From Chen Wang <>
Subject Hadoop streaming with insert dynamic partition generate many small files
Date Mon, 03 Feb 2014 06:14:16 GMT
I am using java reducer reading from a table, and then write to another one:

  FROM (

                FROM (

                    SELECT column1,...

                    FROM table1

                    WHERE  ( partition > 6 and partition < 12 )

                ) A

                MAP A.column1,A....

                USING 'java -cp .my.jar  mymapper.mymapper'

                AS key, value

                CLUSTER BY key

            ) map_output

            INSERT OVERWRITE TABLE target_table PARTITION(partition)

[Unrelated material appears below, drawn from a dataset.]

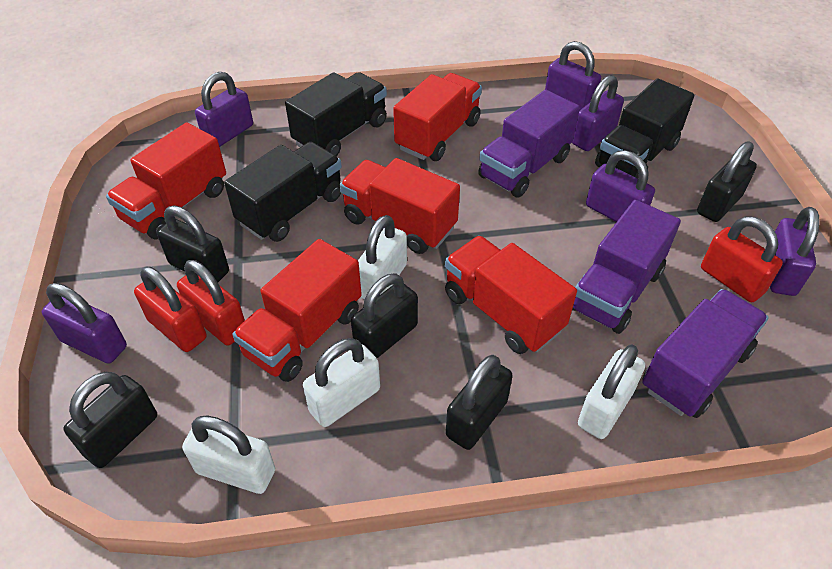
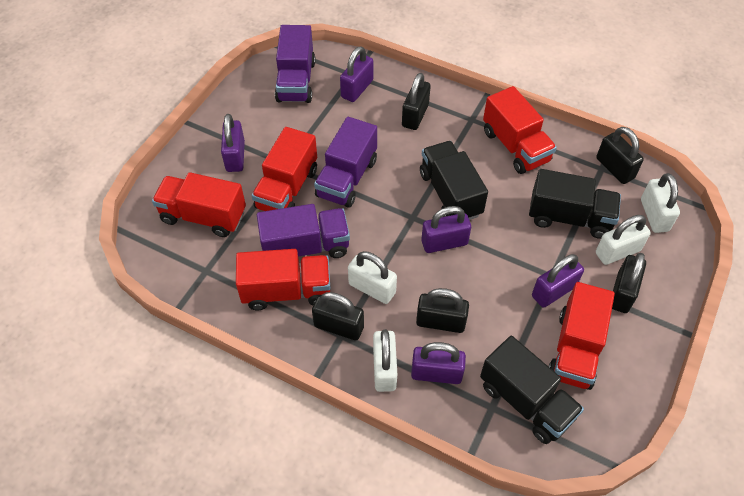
purple padlock: [42,283,127,364] [195,72,253,147] [545,41,601,110] [572,75,624,151] [586,150,655,222] [770,207,820,296] = 6 -> [221,114,245,172] [340,46,373,102] [411,342,466,384] [421,206,471,253] [532,254,584,308] = 5
red padlock: [134,267,207,352] [177,260,245,345] [701,216,783,302] = 3 -> none = 0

            USING 'java -cp .:myjar.jar  myreducer.myreducer'

            AS column1,column2;"

Its all working fine, except that there are many (20-30) small files
generated under each partition. i am setting  SET
hive.exec.reducers.bytes.per.reducer=1280,000,000; hoping to get one big
enough file under for each partition.But it does not seem to have any
effect. I still get 20-30 small files under each folder, and each file size
is around 7kb.

How can I force to generate only 1 big file for one partition? Does this
have anything to do with the streaming? I recall in the past i was directly
reading from a table with UDF, and write to another table, it only
generates one big file for the target partition. Not sure why is that.

Any help appreciated.